Max Kazemzadeh, PhD, MFA, is a Professor and has served as the Director of the Art & Media Design Program for 7.5 years, and as the elected Chairperson of the Art, Communication & Theater (ACT) Department at Gallaudet University where he served for 3.5 years. Kazemzadeh is also the current founding Director of the Gallaudet TinkerLab, an automated fabrication studio within the Washburn Art Building which is supported annually by a NASA Space Grant. Kazemzadeh is also the only non-STEM faculty member of the established Center for Science Technology Research (CSTR) which works to support creative Science and ART-SCI campus initiatives/internships using grant. 

In Kazemzadeh’s research and artworks, he uses a syncretic approach to investigate connections between art, technology, and consciousness in his research, experiments and interactive installations. For the last ten years his work investigated the influence constructed, semi-conscious interfaces had on human perception and interaction. Directly connected to elements within machine perception and sense-based recognition, his work feeds naturally into the focal point of his recent research, investigating the significance and value of errors within the process of one’s perception and subject identification (via the senses) as essential contributions to creativity, inspiration, innovative thought, and learning.

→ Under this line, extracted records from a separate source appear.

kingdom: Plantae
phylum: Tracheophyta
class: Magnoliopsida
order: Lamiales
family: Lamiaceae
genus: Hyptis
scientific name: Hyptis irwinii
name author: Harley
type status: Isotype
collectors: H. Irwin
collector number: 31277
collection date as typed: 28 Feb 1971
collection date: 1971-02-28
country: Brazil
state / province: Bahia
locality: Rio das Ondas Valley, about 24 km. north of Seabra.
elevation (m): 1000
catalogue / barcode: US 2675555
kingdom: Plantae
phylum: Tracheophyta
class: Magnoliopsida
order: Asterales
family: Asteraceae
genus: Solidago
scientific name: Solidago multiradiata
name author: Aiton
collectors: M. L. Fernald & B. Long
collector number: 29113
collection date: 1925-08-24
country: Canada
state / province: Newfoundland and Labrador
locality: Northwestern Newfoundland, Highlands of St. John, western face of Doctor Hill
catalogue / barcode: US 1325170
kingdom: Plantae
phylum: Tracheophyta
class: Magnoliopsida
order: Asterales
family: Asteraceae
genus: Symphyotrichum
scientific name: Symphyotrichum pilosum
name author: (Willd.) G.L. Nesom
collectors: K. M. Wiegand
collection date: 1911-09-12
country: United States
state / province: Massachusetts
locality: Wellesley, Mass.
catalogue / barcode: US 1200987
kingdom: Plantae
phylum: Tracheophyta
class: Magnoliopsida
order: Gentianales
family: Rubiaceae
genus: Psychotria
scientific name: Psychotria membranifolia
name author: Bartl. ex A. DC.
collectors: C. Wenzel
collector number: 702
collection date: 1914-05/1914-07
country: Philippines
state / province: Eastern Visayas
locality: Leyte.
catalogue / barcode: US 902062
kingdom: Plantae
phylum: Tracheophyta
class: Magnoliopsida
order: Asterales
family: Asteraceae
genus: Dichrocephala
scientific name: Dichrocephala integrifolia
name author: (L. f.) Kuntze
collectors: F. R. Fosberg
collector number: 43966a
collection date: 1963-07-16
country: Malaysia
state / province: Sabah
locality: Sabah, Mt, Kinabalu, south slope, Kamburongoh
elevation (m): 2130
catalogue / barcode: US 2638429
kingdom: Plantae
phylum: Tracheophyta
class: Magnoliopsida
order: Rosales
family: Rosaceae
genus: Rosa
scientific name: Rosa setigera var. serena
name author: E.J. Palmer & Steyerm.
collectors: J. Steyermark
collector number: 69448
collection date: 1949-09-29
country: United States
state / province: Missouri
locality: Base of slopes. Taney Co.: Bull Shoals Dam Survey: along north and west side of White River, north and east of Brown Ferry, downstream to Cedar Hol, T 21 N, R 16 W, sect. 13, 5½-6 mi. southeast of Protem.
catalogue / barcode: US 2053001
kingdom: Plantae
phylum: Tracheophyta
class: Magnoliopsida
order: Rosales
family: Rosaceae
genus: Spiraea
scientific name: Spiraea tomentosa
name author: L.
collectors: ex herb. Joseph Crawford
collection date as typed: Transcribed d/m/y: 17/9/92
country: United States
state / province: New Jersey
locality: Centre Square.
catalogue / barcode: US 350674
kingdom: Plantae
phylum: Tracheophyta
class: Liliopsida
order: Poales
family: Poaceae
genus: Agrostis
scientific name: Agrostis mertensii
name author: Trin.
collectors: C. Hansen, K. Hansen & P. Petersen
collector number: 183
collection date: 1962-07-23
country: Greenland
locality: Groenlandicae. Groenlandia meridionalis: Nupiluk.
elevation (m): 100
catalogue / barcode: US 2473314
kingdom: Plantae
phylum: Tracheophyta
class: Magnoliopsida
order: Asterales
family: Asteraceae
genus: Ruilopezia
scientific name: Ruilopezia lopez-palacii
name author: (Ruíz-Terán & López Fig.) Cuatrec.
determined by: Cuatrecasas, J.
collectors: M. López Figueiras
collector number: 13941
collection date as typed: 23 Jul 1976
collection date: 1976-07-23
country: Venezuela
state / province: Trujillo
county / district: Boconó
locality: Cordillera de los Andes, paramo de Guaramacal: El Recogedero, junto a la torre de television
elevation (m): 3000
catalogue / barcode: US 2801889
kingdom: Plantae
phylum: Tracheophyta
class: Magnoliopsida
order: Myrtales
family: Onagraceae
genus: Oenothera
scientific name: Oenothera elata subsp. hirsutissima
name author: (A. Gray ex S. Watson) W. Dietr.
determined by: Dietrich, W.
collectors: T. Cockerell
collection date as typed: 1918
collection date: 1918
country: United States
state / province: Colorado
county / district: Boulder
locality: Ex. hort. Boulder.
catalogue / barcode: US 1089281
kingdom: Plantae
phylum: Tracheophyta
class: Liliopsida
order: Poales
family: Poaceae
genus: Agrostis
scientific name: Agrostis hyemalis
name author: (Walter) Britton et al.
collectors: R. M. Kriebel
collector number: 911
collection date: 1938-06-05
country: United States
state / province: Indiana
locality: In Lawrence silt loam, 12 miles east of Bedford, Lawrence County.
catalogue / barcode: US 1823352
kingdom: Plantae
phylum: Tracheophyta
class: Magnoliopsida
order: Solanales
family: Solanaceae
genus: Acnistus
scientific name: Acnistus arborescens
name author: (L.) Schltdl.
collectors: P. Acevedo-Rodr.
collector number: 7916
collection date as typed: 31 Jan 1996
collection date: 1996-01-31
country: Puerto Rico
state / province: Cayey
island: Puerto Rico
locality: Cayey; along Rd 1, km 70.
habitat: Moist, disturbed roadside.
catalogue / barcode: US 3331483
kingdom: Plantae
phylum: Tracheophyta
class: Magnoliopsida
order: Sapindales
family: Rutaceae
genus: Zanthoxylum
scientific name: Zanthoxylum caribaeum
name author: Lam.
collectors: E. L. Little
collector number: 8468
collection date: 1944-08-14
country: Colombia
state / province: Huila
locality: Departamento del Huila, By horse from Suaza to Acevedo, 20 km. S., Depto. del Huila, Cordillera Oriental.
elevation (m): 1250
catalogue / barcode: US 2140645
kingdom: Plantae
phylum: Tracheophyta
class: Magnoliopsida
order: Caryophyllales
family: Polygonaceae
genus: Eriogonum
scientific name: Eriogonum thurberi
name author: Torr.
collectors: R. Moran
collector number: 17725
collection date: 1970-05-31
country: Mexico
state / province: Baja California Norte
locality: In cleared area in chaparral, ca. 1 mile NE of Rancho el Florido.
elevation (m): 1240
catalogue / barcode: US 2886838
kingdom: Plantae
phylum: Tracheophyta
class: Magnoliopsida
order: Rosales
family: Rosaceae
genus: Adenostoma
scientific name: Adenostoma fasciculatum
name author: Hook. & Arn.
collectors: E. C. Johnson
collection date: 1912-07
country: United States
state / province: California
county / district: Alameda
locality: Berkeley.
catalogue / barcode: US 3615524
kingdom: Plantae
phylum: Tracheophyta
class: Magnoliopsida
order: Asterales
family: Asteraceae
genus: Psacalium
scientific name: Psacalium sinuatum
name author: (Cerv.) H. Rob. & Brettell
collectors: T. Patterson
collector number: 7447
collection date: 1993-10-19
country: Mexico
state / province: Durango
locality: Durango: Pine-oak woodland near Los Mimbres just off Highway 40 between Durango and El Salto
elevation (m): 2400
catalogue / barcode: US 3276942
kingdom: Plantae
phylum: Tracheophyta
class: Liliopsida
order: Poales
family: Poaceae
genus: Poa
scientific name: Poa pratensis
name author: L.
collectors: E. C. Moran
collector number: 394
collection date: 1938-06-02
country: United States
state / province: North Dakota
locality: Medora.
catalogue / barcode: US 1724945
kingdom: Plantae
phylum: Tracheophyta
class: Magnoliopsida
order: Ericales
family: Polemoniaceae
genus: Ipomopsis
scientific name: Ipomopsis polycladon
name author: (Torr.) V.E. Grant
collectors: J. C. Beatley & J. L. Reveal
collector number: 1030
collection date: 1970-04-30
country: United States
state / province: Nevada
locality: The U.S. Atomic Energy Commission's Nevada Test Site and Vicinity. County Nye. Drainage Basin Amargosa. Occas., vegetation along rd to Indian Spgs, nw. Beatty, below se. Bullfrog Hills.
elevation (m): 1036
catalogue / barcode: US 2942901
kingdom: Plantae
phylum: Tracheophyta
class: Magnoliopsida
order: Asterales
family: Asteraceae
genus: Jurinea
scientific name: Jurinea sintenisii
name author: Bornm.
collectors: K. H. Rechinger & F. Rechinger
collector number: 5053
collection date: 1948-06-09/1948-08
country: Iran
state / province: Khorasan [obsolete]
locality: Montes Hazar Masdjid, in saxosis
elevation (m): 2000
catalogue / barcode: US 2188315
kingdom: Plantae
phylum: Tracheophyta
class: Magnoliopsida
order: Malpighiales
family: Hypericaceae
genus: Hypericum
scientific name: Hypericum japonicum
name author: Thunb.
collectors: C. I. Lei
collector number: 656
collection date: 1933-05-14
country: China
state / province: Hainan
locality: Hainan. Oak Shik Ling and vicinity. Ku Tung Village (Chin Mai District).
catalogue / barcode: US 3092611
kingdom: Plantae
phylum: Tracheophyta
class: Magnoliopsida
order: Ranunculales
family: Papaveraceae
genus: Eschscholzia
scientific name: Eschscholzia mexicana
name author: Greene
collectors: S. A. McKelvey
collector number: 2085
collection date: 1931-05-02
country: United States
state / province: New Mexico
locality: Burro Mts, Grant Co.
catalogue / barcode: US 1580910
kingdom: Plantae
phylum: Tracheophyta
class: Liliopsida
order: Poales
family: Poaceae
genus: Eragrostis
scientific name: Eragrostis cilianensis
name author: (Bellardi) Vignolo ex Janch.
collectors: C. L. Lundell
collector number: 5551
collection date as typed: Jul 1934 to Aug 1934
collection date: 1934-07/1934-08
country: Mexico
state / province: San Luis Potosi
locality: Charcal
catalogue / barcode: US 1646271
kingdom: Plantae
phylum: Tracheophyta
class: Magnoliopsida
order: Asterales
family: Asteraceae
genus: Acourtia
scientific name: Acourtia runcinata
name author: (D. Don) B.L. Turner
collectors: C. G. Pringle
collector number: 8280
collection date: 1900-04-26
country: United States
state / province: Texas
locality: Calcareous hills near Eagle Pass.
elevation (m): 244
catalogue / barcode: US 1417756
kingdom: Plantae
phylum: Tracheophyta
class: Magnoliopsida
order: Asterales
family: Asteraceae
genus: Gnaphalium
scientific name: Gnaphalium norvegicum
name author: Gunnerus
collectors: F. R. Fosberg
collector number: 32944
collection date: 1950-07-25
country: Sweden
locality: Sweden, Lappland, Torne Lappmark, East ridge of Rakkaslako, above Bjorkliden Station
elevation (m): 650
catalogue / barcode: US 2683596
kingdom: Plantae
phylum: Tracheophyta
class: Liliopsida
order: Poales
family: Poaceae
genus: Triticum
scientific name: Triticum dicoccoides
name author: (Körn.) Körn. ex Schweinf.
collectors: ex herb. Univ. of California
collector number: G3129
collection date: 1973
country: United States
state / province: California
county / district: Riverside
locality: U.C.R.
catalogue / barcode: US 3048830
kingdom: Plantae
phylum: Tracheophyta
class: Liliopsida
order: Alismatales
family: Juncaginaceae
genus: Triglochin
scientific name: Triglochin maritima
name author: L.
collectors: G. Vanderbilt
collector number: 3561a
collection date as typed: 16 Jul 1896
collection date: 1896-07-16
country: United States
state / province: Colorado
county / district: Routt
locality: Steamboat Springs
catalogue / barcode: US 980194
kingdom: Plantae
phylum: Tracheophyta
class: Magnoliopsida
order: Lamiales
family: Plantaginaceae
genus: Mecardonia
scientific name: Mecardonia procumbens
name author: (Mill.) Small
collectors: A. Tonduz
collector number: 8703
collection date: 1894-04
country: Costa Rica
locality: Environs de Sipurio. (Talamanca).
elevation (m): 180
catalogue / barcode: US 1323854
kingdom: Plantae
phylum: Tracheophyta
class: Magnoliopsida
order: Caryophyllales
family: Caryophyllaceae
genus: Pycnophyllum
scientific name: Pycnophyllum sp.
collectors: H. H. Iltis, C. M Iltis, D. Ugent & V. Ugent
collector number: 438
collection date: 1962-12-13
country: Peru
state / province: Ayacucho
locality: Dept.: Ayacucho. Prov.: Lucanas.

Kazemzadeh has exhibited in international exhibitions, including solo and group exhibitions spanning the globe, including locations like New York City, Beijing, Madrid, Kefalonia, Manizalez, and his home city of Washington DC. Kazemzadeh has taught international interactive art workshops and has given artist talks around the world. Kazemzadeh has also curated international exhibitions, and acquired an ongoing annual grant from NASA to support a project and class he created which merges open source hardware and software to track, capture and transmit the data associated with the speed, altitude, roll, pitch, and yaw of skateboarders as they move about a skateboard bowl (gifted to Gallaudet and his research, from the Kennedy Center’s “Finding a Line” Project) in order to visualize that data in a projection on an adjacent wall. Kazemzadeh has also organized events, lectures, and conference breakout sessions connected to his research and creative interests at Gallaudet and the skateboard bowl. 

Referred by Roger Malina, Kazemzadeh was invited by the CPNAS (the Cultural Programs: National Academy of the Sciences) director, JD Talasek, to serve as external advisor to their monthly DASERs events.